All of which stands in marked contrast to the post-WWII period, where the United States consciously made trade-offs that often worked against narrowly nationalistic considerations, but which sustained a coalition that ultimately won the Cold War. For example, it largely tolerated Asia’s mercantilist trade practices in order to secure the region’s cooperation as part of a U.S.-dominated security umbrella (even though the resultant Asian export onslaught proved damaging to a number of American manufacturing interests). Trump has evinced little awareness of, or inclination to pursue, these trade-offs. In fact, “America First” almost makes it impossible to consider them.

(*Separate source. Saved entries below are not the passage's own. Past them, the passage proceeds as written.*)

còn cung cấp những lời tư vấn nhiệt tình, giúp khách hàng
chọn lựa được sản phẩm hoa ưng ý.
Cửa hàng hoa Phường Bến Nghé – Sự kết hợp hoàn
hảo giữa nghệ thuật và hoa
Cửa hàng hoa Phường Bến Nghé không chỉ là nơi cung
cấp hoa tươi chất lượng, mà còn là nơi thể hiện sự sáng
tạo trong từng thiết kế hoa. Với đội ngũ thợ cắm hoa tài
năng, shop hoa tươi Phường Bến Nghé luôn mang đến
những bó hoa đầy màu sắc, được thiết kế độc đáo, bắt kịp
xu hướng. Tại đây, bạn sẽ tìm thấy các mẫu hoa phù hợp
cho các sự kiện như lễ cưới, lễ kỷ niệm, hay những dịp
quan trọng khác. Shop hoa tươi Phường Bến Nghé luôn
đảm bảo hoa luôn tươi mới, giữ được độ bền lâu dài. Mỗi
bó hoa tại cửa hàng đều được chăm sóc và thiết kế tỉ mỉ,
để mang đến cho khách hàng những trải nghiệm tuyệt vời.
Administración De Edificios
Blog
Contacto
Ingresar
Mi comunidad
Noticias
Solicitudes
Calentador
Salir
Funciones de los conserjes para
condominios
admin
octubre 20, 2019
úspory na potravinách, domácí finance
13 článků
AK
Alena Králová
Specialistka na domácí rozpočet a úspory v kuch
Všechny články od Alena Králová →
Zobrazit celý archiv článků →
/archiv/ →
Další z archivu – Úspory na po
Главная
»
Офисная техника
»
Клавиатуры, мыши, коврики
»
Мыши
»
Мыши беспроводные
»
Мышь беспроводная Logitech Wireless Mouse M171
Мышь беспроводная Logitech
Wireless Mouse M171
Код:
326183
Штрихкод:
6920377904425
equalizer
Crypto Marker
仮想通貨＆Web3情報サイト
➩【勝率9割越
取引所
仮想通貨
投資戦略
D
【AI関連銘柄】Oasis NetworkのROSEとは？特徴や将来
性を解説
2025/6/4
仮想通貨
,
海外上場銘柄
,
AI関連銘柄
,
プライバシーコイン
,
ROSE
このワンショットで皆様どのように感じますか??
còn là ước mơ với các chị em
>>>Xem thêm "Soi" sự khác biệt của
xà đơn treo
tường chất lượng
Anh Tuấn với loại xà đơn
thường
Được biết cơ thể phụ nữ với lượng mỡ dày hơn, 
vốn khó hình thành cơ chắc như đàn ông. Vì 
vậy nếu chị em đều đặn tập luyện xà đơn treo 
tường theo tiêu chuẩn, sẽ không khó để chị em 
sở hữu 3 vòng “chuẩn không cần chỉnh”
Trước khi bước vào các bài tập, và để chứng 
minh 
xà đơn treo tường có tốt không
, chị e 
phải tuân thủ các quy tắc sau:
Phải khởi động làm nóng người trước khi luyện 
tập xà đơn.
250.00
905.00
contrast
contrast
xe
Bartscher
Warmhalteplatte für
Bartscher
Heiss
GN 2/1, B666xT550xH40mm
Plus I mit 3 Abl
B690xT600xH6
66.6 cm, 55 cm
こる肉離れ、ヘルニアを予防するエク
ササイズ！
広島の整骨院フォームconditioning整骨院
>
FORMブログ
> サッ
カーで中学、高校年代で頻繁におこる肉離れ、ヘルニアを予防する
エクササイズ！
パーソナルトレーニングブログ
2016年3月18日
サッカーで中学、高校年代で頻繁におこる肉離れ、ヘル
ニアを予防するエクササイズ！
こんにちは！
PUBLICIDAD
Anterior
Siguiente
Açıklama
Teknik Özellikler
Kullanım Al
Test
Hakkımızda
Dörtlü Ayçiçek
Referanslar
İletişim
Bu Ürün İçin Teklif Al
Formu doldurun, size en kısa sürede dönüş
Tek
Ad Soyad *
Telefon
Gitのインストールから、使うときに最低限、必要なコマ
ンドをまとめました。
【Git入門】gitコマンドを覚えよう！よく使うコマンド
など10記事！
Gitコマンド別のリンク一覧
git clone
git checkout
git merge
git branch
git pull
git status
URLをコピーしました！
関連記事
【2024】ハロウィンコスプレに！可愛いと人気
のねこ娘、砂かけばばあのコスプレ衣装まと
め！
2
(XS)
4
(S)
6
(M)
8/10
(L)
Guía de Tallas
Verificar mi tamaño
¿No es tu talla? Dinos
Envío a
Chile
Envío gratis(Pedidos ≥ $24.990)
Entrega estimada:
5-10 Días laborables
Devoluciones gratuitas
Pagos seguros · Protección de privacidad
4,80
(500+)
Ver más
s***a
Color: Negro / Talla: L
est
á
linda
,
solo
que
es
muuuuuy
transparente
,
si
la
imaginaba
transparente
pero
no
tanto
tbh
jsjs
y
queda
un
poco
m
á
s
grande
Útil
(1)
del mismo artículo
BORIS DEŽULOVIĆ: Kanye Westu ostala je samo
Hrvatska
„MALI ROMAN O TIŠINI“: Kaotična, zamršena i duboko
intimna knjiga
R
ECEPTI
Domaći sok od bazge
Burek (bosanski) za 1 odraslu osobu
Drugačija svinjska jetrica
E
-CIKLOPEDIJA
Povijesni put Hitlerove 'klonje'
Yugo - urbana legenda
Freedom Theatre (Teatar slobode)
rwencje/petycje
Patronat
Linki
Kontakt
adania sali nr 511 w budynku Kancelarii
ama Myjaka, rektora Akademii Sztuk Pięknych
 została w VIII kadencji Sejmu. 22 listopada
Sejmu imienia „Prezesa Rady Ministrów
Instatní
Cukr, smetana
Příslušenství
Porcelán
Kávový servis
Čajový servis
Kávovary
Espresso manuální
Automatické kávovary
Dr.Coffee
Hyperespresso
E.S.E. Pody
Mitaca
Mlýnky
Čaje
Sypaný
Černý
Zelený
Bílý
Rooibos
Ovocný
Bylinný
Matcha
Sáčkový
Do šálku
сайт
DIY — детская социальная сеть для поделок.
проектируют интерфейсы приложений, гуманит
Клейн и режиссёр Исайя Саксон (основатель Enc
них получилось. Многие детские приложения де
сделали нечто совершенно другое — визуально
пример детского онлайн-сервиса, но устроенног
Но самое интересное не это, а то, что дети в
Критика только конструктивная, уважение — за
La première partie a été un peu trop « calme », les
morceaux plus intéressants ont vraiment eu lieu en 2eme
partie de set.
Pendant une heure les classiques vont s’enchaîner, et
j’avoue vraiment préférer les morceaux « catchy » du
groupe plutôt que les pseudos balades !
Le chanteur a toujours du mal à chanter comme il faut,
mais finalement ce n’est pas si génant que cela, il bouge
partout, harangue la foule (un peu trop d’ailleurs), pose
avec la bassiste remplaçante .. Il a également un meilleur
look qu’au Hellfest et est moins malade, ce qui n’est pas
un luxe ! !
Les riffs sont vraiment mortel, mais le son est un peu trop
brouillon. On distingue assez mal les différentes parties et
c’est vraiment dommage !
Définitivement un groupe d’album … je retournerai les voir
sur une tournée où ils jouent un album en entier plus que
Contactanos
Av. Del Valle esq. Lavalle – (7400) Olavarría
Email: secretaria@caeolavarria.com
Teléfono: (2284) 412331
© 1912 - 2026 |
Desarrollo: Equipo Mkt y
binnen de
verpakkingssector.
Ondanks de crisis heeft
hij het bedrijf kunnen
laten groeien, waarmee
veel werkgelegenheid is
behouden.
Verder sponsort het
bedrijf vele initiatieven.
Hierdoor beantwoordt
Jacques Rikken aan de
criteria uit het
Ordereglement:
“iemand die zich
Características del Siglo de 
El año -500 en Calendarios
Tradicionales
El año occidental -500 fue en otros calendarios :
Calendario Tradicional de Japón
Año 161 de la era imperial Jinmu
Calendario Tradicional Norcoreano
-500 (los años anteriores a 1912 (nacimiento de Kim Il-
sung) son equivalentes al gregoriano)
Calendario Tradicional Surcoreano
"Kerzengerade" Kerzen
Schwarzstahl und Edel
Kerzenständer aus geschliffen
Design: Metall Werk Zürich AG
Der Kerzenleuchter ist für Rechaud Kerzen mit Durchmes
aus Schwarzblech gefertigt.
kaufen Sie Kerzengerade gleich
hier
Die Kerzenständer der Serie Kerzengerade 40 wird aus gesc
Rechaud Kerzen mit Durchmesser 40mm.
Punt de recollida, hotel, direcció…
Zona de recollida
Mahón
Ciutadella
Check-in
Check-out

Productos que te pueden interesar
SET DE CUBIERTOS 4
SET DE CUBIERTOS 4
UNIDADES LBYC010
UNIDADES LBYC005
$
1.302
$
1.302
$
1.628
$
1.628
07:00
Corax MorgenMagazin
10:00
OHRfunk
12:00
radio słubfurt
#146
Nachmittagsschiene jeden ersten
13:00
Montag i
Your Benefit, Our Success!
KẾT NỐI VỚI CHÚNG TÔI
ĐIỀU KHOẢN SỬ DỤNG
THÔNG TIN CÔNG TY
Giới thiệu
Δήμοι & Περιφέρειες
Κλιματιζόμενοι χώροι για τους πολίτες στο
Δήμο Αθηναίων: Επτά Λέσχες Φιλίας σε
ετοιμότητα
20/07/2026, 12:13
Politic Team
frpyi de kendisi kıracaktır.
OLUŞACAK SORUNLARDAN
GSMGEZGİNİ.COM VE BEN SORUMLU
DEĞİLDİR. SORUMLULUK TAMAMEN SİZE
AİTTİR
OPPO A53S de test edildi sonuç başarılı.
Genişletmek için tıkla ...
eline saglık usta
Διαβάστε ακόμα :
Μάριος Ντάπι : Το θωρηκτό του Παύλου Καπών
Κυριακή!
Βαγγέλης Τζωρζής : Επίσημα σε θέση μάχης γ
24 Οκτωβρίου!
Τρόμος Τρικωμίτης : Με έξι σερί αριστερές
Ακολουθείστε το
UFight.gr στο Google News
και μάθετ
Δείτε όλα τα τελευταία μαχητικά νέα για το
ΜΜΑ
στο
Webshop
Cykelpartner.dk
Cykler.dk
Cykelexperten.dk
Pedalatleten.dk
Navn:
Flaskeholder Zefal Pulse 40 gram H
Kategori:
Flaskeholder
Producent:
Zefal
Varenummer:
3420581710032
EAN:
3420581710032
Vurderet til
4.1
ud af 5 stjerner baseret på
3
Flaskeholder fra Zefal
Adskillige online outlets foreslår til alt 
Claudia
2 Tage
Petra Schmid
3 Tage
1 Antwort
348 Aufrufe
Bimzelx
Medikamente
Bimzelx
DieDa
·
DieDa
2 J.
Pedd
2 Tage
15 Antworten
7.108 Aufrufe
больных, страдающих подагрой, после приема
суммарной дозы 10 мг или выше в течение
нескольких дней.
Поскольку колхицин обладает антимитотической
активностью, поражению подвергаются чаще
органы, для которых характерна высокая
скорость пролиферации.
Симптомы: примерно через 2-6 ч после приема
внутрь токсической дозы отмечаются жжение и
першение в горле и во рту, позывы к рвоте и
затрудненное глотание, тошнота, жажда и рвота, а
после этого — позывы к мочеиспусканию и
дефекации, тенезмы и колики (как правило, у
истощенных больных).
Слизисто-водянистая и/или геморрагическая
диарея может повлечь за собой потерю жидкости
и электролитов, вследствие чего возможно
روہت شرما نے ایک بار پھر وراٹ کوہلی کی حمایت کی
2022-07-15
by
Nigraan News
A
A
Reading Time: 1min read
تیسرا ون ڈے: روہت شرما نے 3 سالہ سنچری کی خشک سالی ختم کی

In any case, the breakdown in these trade negotiations is yet another sign that we have likely passed the high-water mark of globalization, both in economic terms and also ideologically. We are long past the point of making the naïve assumption that the end of the Cold War means a universal embrace of Western liberal capitalist democracy (i.e., the “end of history”). Beijing may in reality have relatively limited options to retaliate against the trade sanctions imposed by the Trump administration. But it won’t stand still and will seek out new partners to offset this containment as much as possible. At the same time, Trump will find it hard to sustain a multilateral coalition to contain China if the United States continues to pursue narrowly nationalistic managed trade goals that damage its allies. Something will have to give.